# Material for this exercise start
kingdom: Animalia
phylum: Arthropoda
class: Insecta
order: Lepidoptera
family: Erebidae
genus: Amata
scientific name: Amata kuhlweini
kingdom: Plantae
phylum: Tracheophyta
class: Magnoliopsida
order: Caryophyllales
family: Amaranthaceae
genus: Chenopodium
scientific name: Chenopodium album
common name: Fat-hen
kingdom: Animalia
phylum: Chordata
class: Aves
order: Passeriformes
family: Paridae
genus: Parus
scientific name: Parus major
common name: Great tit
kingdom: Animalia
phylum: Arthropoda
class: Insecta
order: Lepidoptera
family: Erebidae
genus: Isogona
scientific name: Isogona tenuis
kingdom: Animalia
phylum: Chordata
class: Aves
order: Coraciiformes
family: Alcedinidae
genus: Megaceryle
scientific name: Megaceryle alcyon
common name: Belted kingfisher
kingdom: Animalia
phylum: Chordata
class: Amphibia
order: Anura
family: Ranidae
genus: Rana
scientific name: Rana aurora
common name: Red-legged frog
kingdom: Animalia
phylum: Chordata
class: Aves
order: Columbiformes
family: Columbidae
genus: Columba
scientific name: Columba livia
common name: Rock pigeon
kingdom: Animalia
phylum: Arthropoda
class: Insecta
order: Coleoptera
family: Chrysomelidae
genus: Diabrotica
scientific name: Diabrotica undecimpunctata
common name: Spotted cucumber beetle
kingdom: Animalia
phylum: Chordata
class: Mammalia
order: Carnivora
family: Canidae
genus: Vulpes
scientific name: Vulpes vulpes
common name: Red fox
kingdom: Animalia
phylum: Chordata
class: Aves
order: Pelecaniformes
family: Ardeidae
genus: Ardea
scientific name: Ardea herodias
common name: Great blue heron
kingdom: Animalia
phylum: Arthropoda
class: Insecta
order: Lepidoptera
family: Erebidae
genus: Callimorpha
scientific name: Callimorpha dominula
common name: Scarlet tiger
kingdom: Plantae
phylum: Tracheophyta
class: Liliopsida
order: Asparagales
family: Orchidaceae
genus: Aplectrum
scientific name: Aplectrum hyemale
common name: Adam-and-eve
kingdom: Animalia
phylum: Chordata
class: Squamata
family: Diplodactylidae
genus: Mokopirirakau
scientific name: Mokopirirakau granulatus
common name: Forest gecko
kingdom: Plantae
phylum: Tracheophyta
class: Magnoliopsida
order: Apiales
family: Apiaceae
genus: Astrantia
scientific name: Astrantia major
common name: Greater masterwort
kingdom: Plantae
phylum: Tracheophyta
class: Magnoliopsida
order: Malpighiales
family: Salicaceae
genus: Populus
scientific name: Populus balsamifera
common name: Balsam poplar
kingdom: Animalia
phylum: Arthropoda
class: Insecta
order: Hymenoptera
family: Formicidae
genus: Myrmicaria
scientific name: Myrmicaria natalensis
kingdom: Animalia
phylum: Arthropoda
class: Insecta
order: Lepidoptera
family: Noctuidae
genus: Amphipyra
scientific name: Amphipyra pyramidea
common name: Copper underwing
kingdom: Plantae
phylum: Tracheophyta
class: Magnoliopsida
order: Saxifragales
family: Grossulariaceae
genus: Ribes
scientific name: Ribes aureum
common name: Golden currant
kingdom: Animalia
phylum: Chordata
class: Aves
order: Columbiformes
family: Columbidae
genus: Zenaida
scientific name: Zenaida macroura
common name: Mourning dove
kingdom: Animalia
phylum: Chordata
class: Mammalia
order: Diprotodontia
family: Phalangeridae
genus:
# Material for this exercise end
Repeat every line of all the records above, without changing a single character.

Solution
kingdom: Animalia
phylum: Arthropoda
class: Insecta
order: Lepidoptera
family: Erebidae
genus: Amata
scientific name: Amata kuhlweini
kingdom: Plantae
phylum: Tracheophyta
class: Magnoliopsida
order: Caryophyllales
family: Amaranthaceae
genus: Chenopodium
scientific name: Chenopodium album
common name: Fat-hen
kingdom: Animalia
phylum: Chordata
class: Aves
order: Passeriformes
family: Paridae
genus: Parus
scientific name: Parus major
common name: Great tit
kingdom: Animalia
phylum: Arthropoda
class: Insecta
order: Lepidoptera
family: Erebidae
genus: Isogona
scientific name: Isogona tenuis
kingdom: Animalia
phylum: Chordata
class: Aves
order: Coraciiformes
family: Alcedinidae
genus: Megaceryle
scientific name: Megaceryle alcyon
common name: Belted kingfisher
kingdom: Animalia
phylum: Chordata
class: Amphibia
order: Anura
family: Ranidae
genus: Rana
scientific name: Rana aurora
common name: Red-legged frog
kingdom: Animalia
phylum: Chordata
class: Aves
order: Columbiformes
family: Columbidae
genus: Columba
scientific name: Columba livia
common name: Rock pigeon
kingdom: Animalia
phylum: Arthropoda
class: Insecta
order: Coleoptera
family: Chrysomelidae
genus: Diabrotica
scientific name: Diabrotica undecimpunctata
common name: Spotted cucumber beetle
kingdom: Animalia
phylum: Chordata
class: Mammalia
order: Carnivora
family: Canidae
genus: Vulpes
scientific name: Vulpes vulpes
common name: Red fox
kingdom: Animalia
phylum: Chordata
class: Aves
order: Pelecaniformes
family: Ardeidae
genus: Ardea
scientific name: Ardea herodias
common name: Great blue heron
kingdom: Animalia
phylum: Arthropoda
class: Insecta
order: Lepidoptera
family: Erebidae
genus: Callimorpha
scientific name: Callimorpha dominula
common name: Scarlet tiger
kingdom: Plantae
phylum: Tracheophyta
class: Liliopsida
order: Asparagales
family: Orchidaceae
genus: Aplectrum
scientific name: Aplectrum hyemale
common name: Adam-and-eve
kingdom: Animalia
phylum: Chordata
class: Squamata
family: Diplodactylidae
genus: Mokopirirakau
scientific name: Mokopirirakau granulatus
common name: Forest gecko
kingdom: Plantae
phylum: Tracheophyta
class: Magnoliopsida
order: Apiales
family: Apiaceae
genus: Astrantia
scientific name: Astrantia major
common name: Greater masterwort
kingdom: Plantae
phylum: Tracheophyta
class: Magnoliopsida
order: Malpighiales
family: Salicaceae
genus: Populus
scientific name: Populus balsamifera
common name: Balsam poplar
kingdom: Animalia
phylum: Arthropoda
class: Insecta
order: Hymenoptera
family: Formicidae
genus: Myrmicaria
scientific name: Myrmicaria natalensis
kingdom: Animalia
phylum: Arthropoda
class: Insecta
order: Lepidoptera
family: Noctuidae
genus: Amphipyra
scientific name: Amphipyra pyramidea
common name: Copper underwing
kingdom: Plantae
phylum: Tracheophyta
class: Magnoliopsida
order: Saxifragales
family: Grossulariaceae
genus: Ribes
scientific name: Ribes aureum
common name: Golden currant
kingdom: Animalia
phylum: Chordata
class: Aves
order: Columbiformes
family: Columbidae
genus: Zenaida
scientific name: Zenaida macroura
common name: Mourning dove
kingdom: Animalia
phylum: Chordata
class: Mammalia
order: Diprotodontia
family: Phalangeridae
genus:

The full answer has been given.